- _What the task requires_: Return the data exactly, apart from leaving out the pictures.

- _Information supplied_:

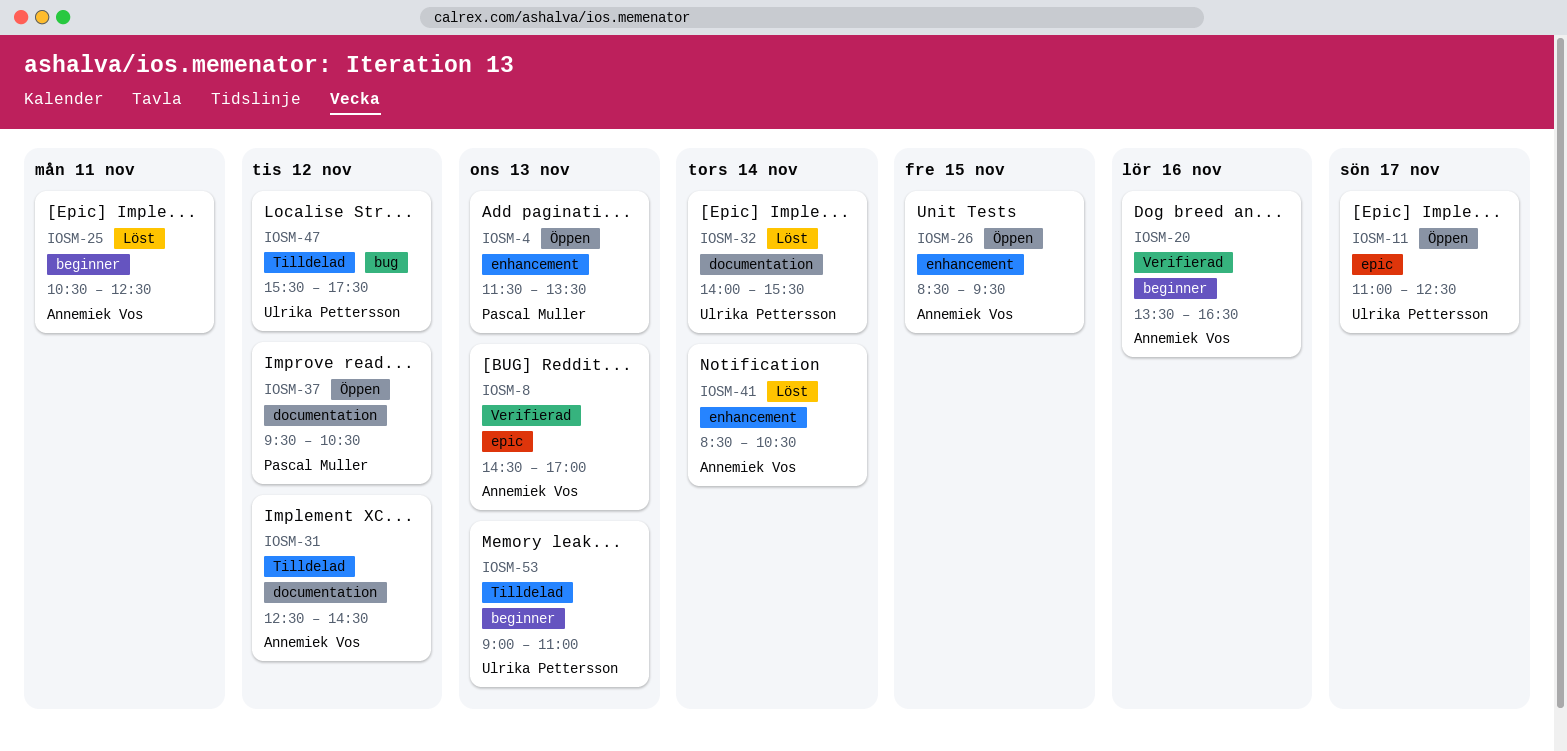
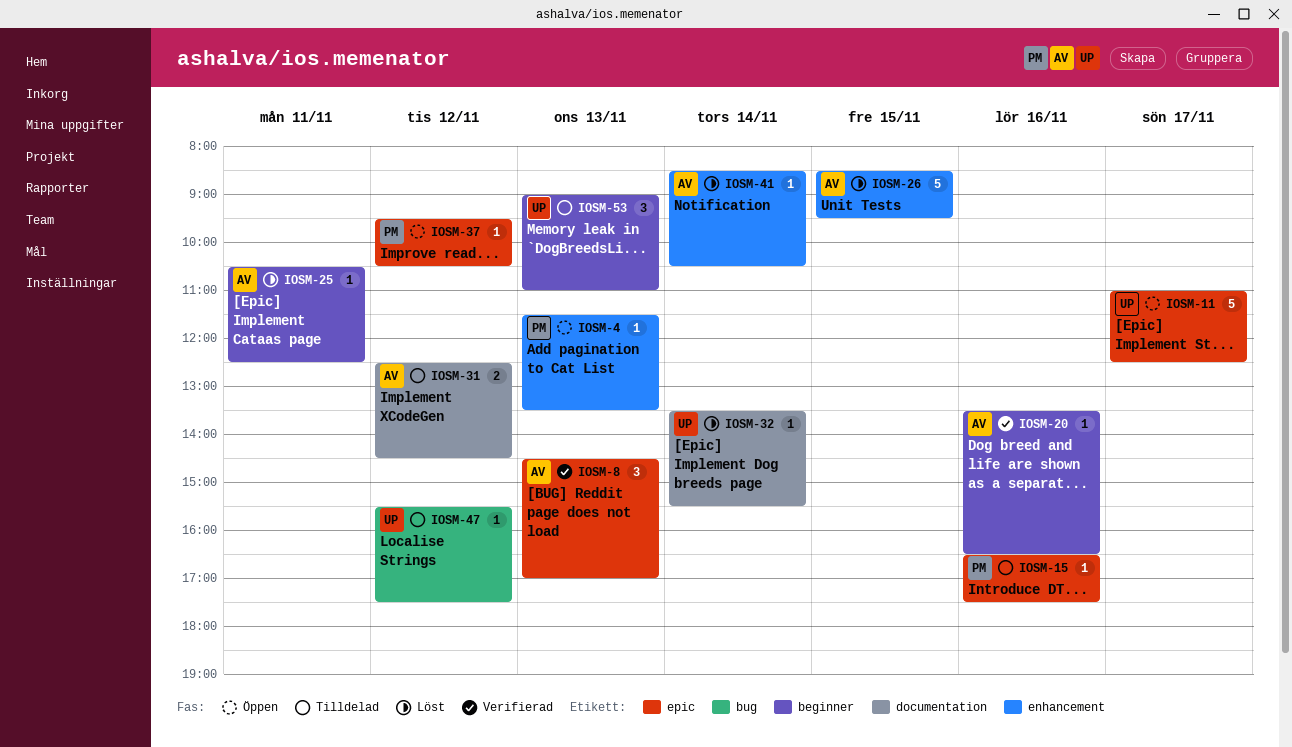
IOSM-15: none -> present
IOSM-26, status: Öppen -> Löst
IOSM-32, begins: 14:00 -> 13:30
IOSM-37, label: documentation -> epic

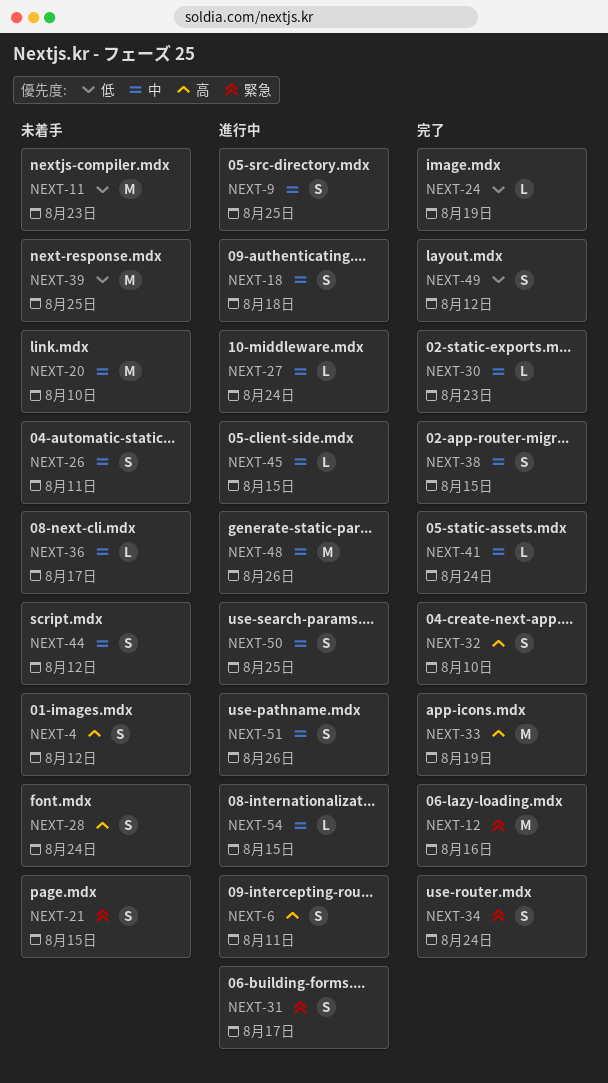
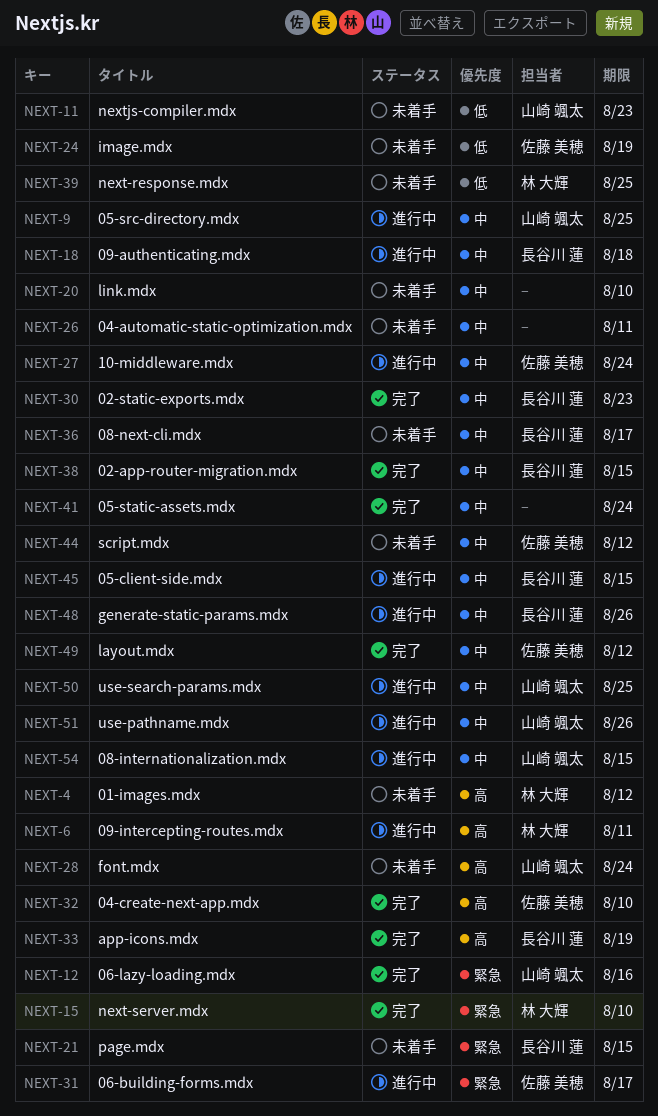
NEXT-15: none -> present
NEXT-24, status: 完了 -> 未着手
NEXT-34: present -> none
NEXT-49, priority: 低 -> 中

- _Solution to this exercise_:
IOSM-15: none -> present
IOSM-26, status: Öppen -> Löst
IOSM-32, begins: 14:00 -> 13:30
IOSM-37, label: documentation -> epic

NEXT-15: none -> present
NEXT-24, status: 完了 -> 未着手
NEXT-34: present -> none
NEXT-49, priority: 低 -> 中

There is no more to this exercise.